Editorial: Protecting businesses should be part of road work planning
With several Mundelein businesses struggling to attract customers during a major road construction project, the village has stepped in to help.
Officials recently unveiled two new detour routes around the Hawley Street project, more signs directing motorists and a campaign to promote businesses in and near the construction zone on the village's website and on social media.
Too bad it wasn't done before construction began four weeks ago instead of after the work was well under way. Better late than never, but the effort could have been so much more useful had it been part of the project's advance planning. That's a lesson not only for Mundelein but for all suburbs faced with road-repair needs along commercial corridors.
By its very nature, road construction causes headaches, and the Hawley Street reconstruction is no different. The two-year, $11.7 million project that will rebuild and widen a one-mile stretch of the road entered its most disruptive stage April 18. That's when the road was closed to eastbound traffic and drivers initially were directed to use a single detour route.The work should wrap up in the fall, when the focus will shift to the westbound lanes.
While such a project certainly is an inconvenience to motorists and nearby residents, it's a frightening financial hardship for the retail and service shops and restaurants in and near the work zone. What's at stake as they struggle with lack of access for customers are jobs, livelihoods and sales tax revenue.
Businesses like the Caboose Restaurant, Flowerama and Taco & Burrito Express say they've taken a hit since the road project began. For some, like Flowerama, it came at what is normally an important time of the year when they count on flower sales for prom and Mother's Day. Employee hours have been cut as sales have dropped.
"(They) can't get to us," Caboose owner Brian Carmen told the Daily Herald's Russell Lissau. Carmen estimated his business has fallen 30 percent since the start of the work.

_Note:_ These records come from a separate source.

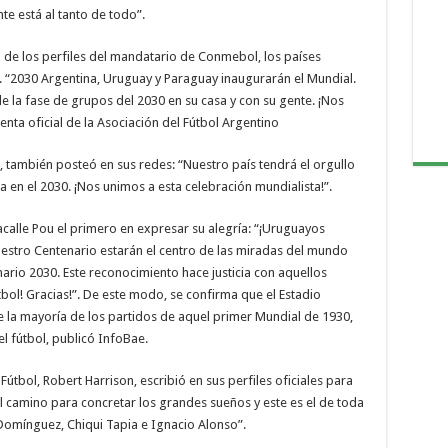
e está al tanto de todo”.
o de los perfiles del mandatario de Conmebol, los países
. “2030 Argentina, Uruguay y Paraguay inaugurarán el Mundial.
de la fase de grupos del 2030 en su casa y con su gente. ¡Nos
uenta oficial de la Asociación del Fútbol Argentino
a, también posteó en sus redes: “Nuestro país tendrá el orgullo
a en el 2030. ¡Nos unimos a esta celebración mundialista!”.
Lacalle Pou el primero en expresar su alegría: “¡Uruguayos
stro Centenario estarán el centro de las miradas del mundo
nario 2030. Este reconocimiento hace justicia con aquellos
tbol! Gracias!”. De este modo, se confirma que el Estadio
 la mayoría de los partidos de aquel primer Mundial de 1930,
el fútbol, publicó InfoBae.
útbol, Robert Harrison, escribió en sus perfiles oficiales para
 el camino para concretar los grandes sueños y este es el de toda
Domínguez, Chiqui Tapia e Ignacio Alonso”.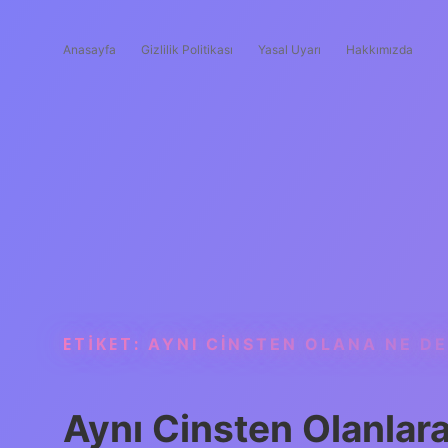
Anasayfa
Gizlilik Politikası
Yasal Uyarı
Hakkımızda
ETIKET:
AYNI CINSTEN OLANA NE DE
Aynı Cinsten Olanlar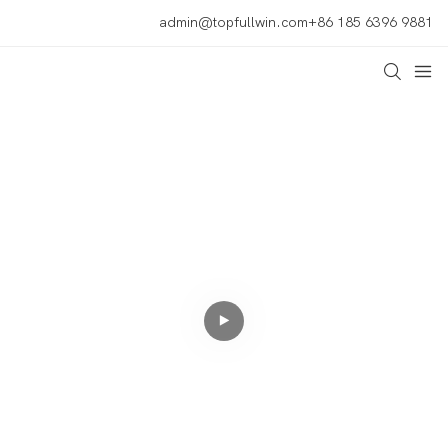
admin@topfullwin.com
+86 185 6396 9881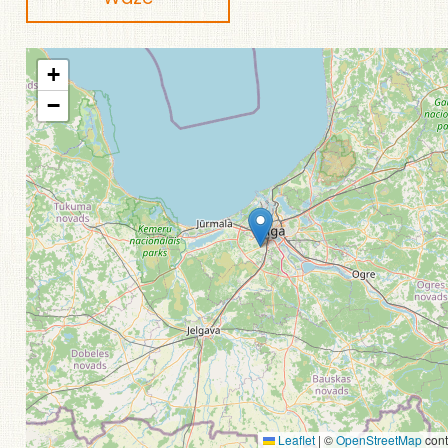
+
−
Leaflet
|
©
OpenStreetMap
cont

Shop owners say they expect business will rebound once a smooth and rebuilt Hawley Street debuts. The road was in bad shape before the work. But their immediate concern is surviving until then.

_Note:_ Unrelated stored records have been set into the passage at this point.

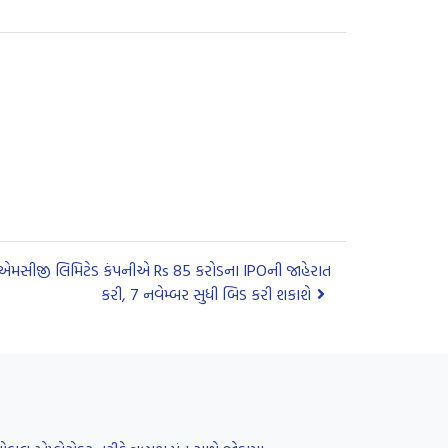
ફએમસીજી લિમિટેડ કંપનીએ Rs 85 કરોડના IPOની જાહેરાત
કરી, 7 નવેમ્બર સુધી બિડ કરી શકાશે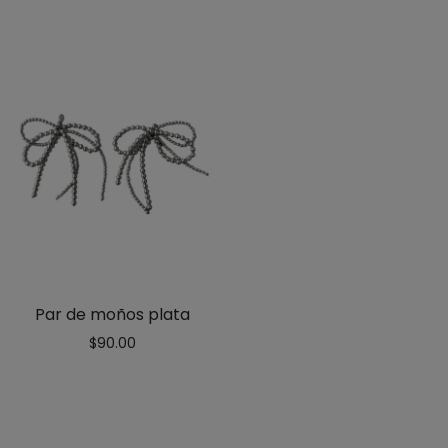
Par de moños plata
$
90.00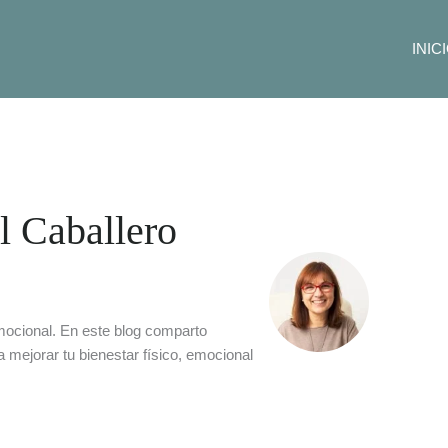
INIC
l Caballero
mocional. En este blog comparto
 mejorar tu bienestar físico, emocional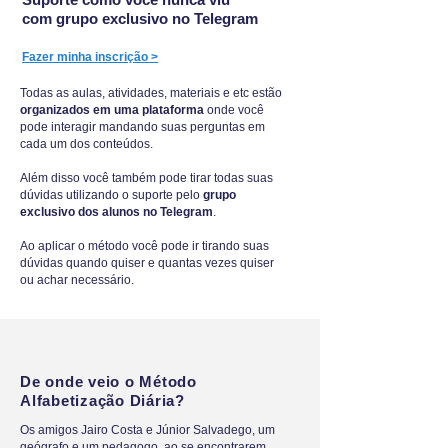
com grupo exclusivo no Telegram
Fazer minha inscrição >
Todas as aulas, atividades, materiais e etc estão
organizados em uma plataforma
onde você
pode interagir mandando suas perguntas em
cada um dos conteúdos.
Além disso você também pode tirar todas suas
dúvidas utilizando o suporte pelo
grupo
exclusivo dos alunos no Telegram
.
Ao aplicar o método você pode ir tirando suas
dúvidas quando quiser e quantas vezes quiser
ou achar necessário.
De onde veio o Método
Alfabetização Diária?
Os amigos Jairo Costa e Júnior Salvadego, um
geógrafo e um pedagogo, ao se encontrarem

The village's plan to help includes an interactive map on its website that shows people exactly how to get to businesses in the construction zone.
A "shop local, shop Hawley" campaign also is under way. It's a message being shared on social media, on electronic signs at local schools and churches, in electronic newsletters and on the village website.

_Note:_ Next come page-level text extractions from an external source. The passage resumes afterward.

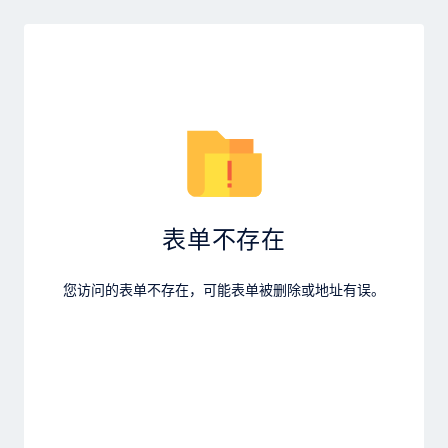
表单不存在
您访问的表单不存在，可能表单被删除或地址有误。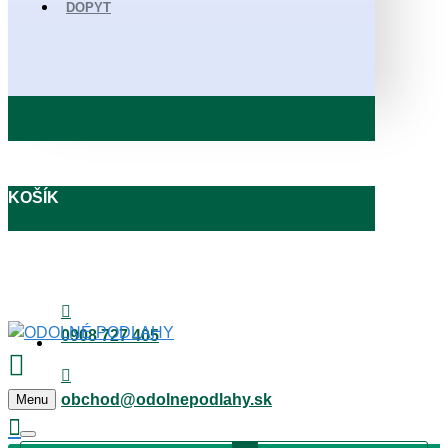
DOPYT
KOŠÍK
0908 727 405
obchod@odolnepodlahy.sk
Menu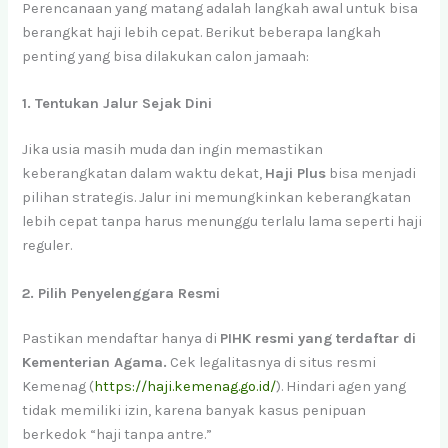
Perencanaan yang matang adalah langkah awal untuk bisa
berangkat haji lebih cepat. Berikut beberapa langkah
penting yang bisa dilakukan calon jamaah:
1. Tentukan Jalur Sejak Dini
Jika usia masih muda dan ingin memastikan
keberangkatan dalam waktu dekat,
Haji Plus
bisa menjadi
pilihan strategis. Jalur ini memungkinkan keberangkatan
lebih cepat tanpa harus menunggu terlalu lama seperti haji
reguler.
2. Pilih Penyelenggara Resmi
Pastikan mendaftar hanya di
PIHK resmi yang terdaftar di
Kementerian Agama.
Cek legalitasnya di situs resmi
Kemenag (
https://haji.kemenag.go.id/
). Hindari agen yang
tidak memiliki izin, karena banyak kasus penipuan
berkedok “haji tanpa antre.”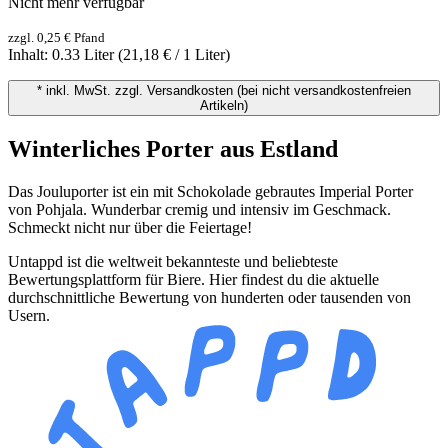
Nicht mehr verfügbar
zzgl. 0,25 € Pfand
Inhalt:
0.33 Liter
(21,18 € / 1 Liter)
* inkl. MwSt. zzgl. Versandkosten (bei nicht versandkostenfreien
Artikeln)
Winterliches Porter aus Estland
Das Jouluporter ist ein mit Schokolade gebrautes Imperial Porter
von Pohjala. Wunderbar cremig und intensiv im Geschmack.
Schmeckt nicht nur über die Feiertage!
Untappd ist die weltweit bekannteste und beliebteste
Bewertungsplattform für Biere. Hier findest du die aktuelle
durchschnittliche Bewertung von hunderten oder tausenden von
Usern.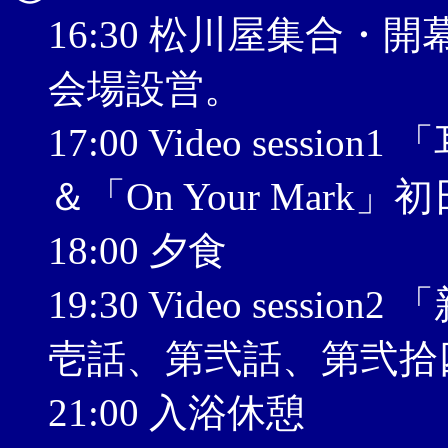
16:30 松川屋集合・
会場設営。
17:00 Video sessi
＆「On Your Mark」初
18:00 夕食
19:30 Video ses
壱話、第弐話、第弐拾
21:00 入浴休憩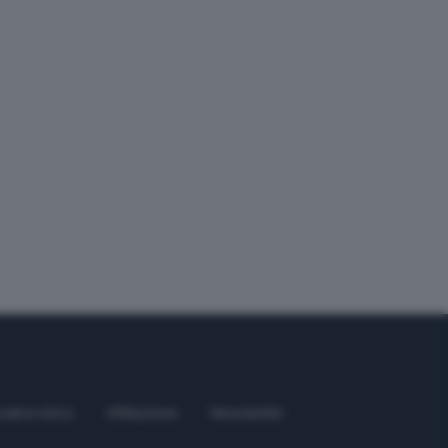
odice etico
Affiliazione
Newsletter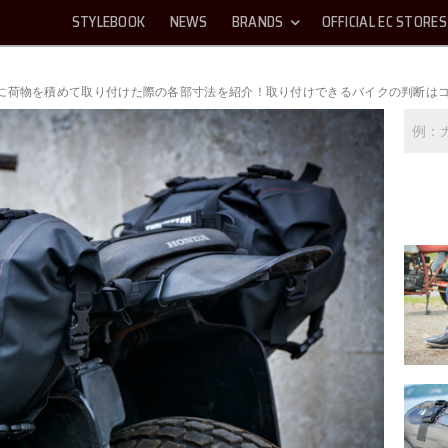
STYLEBOOK
NEWS
BRANDS
OFFICIAL EC STORES
に荷物を積めて取り付けた際の各部寸法を紹介！取り付けできるバイクの判断は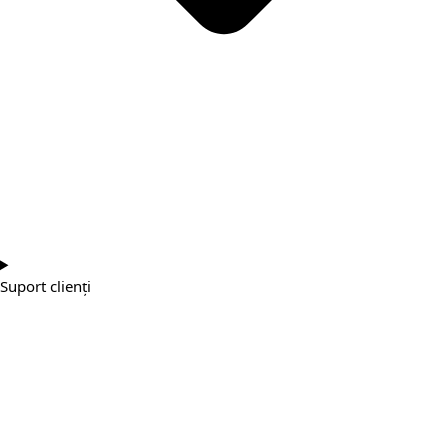
Suport clienți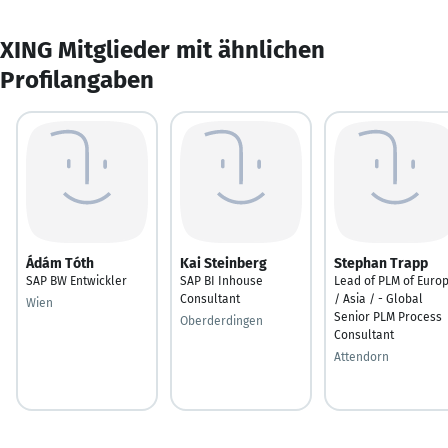
XING Mitglieder mit ähnlichen
Profilangaben
Ádám Tóth
Kai Steinberg
Stephan Trapp
SAP BW Entwickler
SAP BI Inhouse
Lead of PLM of Euro
Consultant
/ Asia / - Global
Wien
Senior PLM Process
Oberderdingen
Consultant
Attendorn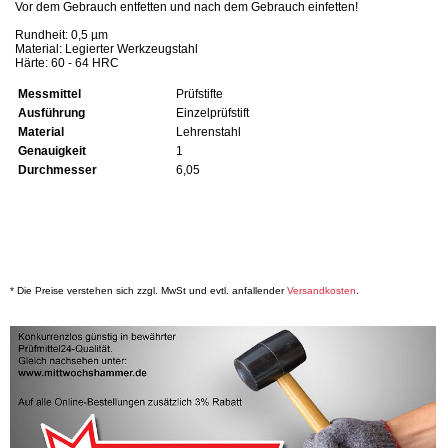
Vor dem Gebrauch entfetten und nach dem Gebrauch einfetten!
Rundheit: 0,5 µm
Material: Legierter Werkzeugstahl
Härte: 60 - 64 HRC
Messmittel
Prüfstifte
Ausführung
Einzelprüfstift
Material
Lehrenstahl
Genauigkeit
1
Durchmesser
6,05
* Die Preise verstehen sich zzgl. MwSt und evtl. anfallender
Versandkosten
.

These are good ideas. Had they been up and running in the days before the first construction barrels were rolled into place on Hawley Street, it could have helped the businesses weather a tough period.
This is a lesson that should not be forgotten in Mundelein as elsewhere throughout the suburbs. Given the choice between proactively getting out in front of the issue or reactively scrambling to catch up, the former will be better for everyone.